When I first saw A Star Is Born in the late 1960’s, squished from its original CinemaScope dimensions to the 4:3 ratio of an old TV and in black-and-white instead of Technicolor – I loved Judy Garland but thought James Mason was too weak, too decadent to be believable. It wasn’t until I finally saw the restored 1983 version of the film, in which a crew led by Ronald Haver scoured Hollywood for the missing scenes that had been deleted on Jack Warner’s insistence to shorten the running time from 180 to 135 minutes, that I realized that Mason had fully acted the part and it was Jack Warner’s cuts that had eviscerated his role and made his performance seem too one-dimensional. One irony of A Star Is Born is that Humphrey Bogart desperately wanted the part of Norman Maine – he and Lauren Bacall were good friends of Judy Garland and Sid Luft, and he pleaded with them for the role – but obviously Luft wanted a more suave, more conventionally attractive and romantic leading man. Their first choice was Cary Grant, who turned it down either because he was overscheduled or he didn’t think he had the acting chops for the role. Mason was their second choice, and as I said above he delivered the goods brilliantly in the restored version of the film.

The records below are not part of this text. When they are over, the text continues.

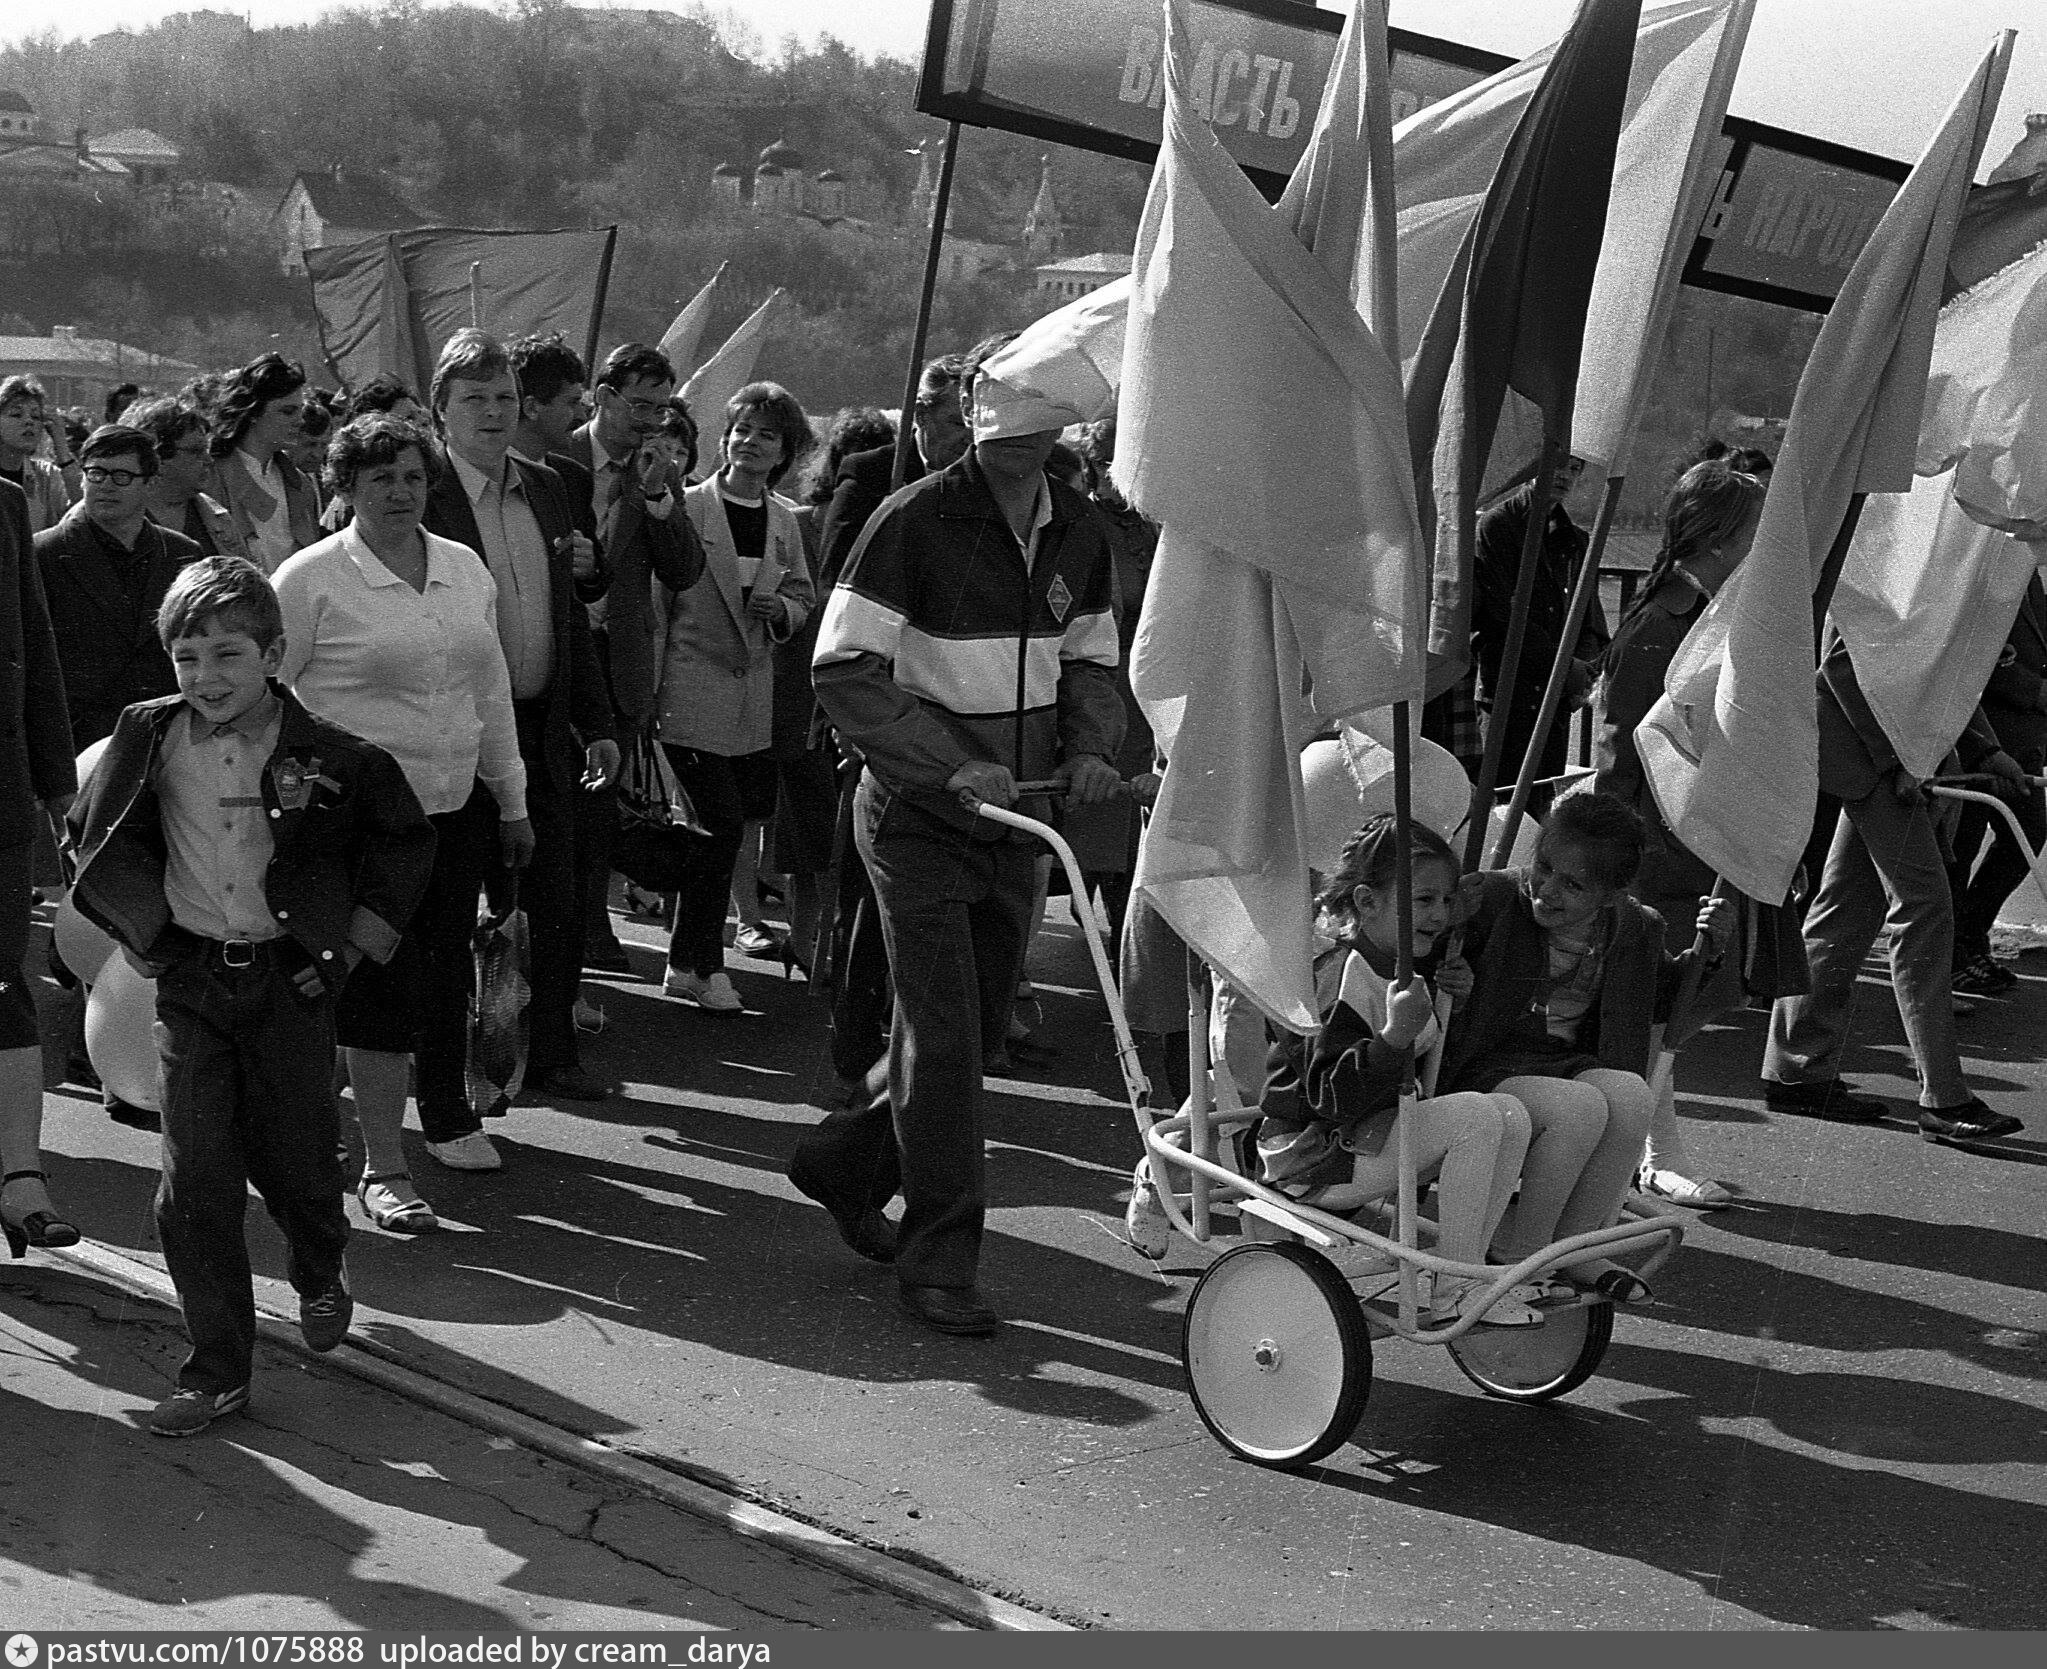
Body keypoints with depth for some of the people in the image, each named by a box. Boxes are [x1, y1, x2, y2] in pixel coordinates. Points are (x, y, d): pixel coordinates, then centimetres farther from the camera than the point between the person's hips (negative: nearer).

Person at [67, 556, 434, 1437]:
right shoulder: (148, 739, -3)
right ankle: (217, 1370, 6)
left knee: (296, 1159, 10)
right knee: (195, 1181, -2)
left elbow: (405, 843, 3)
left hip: (289, 977, -1)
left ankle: (320, 1273, 43)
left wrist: (355, 944, 1)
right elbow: (90, 836, 13)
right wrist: (136, 938, 7)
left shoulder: (331, 758, -11)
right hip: (189, 981, 2)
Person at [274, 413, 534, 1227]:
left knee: (448, 971, 15)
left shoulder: (466, 570, 9)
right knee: (384, 983, -4)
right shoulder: (311, 579, -7)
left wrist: (513, 800, 19)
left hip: (460, 804, 5)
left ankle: (448, 1116, 36)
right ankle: (382, 1167, 4)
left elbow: (492, 691, 16)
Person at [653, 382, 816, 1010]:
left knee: (735, 820, 10)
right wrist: (646, 688, -8)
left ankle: (686, 962, 26)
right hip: (694, 692, -6)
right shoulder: (687, 507, -7)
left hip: (753, 696, 6)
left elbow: (802, 601, 18)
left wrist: (779, 610, -6)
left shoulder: (785, 519, 9)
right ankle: (702, 965, 4)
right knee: (724, 823, -11)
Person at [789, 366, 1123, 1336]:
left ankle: (845, 1161, 35)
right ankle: (940, 1251, 4)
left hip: (1011, 817, 6)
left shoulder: (1079, 534, 6)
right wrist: (952, 763, -26)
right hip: (917, 816, -6)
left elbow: (1089, 662, 17)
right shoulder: (917, 521, -14)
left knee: (982, 1027, 13)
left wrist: (1089, 747, -4)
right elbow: (844, 668, -17)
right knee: (942, 1030, -7)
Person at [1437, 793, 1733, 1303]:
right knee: (1580, 1109, -32)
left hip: (1569, 1063, 5)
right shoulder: (1488, 901, -12)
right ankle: (1517, 1253, -12)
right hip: (1483, 1069, -5)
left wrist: (1707, 952, 7)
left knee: (1631, 1094, -28)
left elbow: (1662, 1000, 23)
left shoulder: (1636, 930, 5)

Incidentally there’s an ongoing controversy over which real-life Hollywood actor the character of Norman Maine was based on: the initial consensus was John Gilbert but I’ve long thought the real basis for the character was John Barrymore – especially since in 1930, seven years before playing Norman Maine, Fredric March had played another character based on John Barrymore in a film of George S. Kaufman’s and Edna Ferber’s comedy The Royal Family (renamed The Royal Family of Broadway, no doubt out of fear that potential audiences might think it was about actual royals). This time around it seems as if Mason was at least partly patterning his performance on Errol Flynn, another Hollywood bad boy whose early death was triggered largely by alcohol and drugs. In its restored version, the 1954 A Star Is Born emerges as a masterpiece (which the truncated film was not; George Cukor was so traumatized by Jack Warner’s cuts he refused to attend a career retrospective at the Telluride Film Festival in Colorado because they were going to show it, so they substituted another film of his, The Women, instead), with excellent performances all around and inspired direction by Cukor, who along with cinematographer Sam Leavitt ignored the idiotic directive from 20th Century-Fox, which owned the rights to the CinemaScope process that because of the sheer size of the screen, close-ups were no longer necessary. Judy Garland’s performance is incendiary, and it remains inexplicable that she was denied the Academy Award she so richly deserved for it. This was one time the much-abused Golden Globes got it right and the Oscars got it wrong! Instead the Academy Award for Best Actress went to Grace Kelly for The Country Girl, which when my husband Charles and I finally got t o see it was strikingly similar in its plot line to A Star Is Born: an innocent young woman gets mixed up in the life of an alcoholic entertainer whose drinking has put his career on the skids. The only difference was that Kelly’s character was not a performer herself.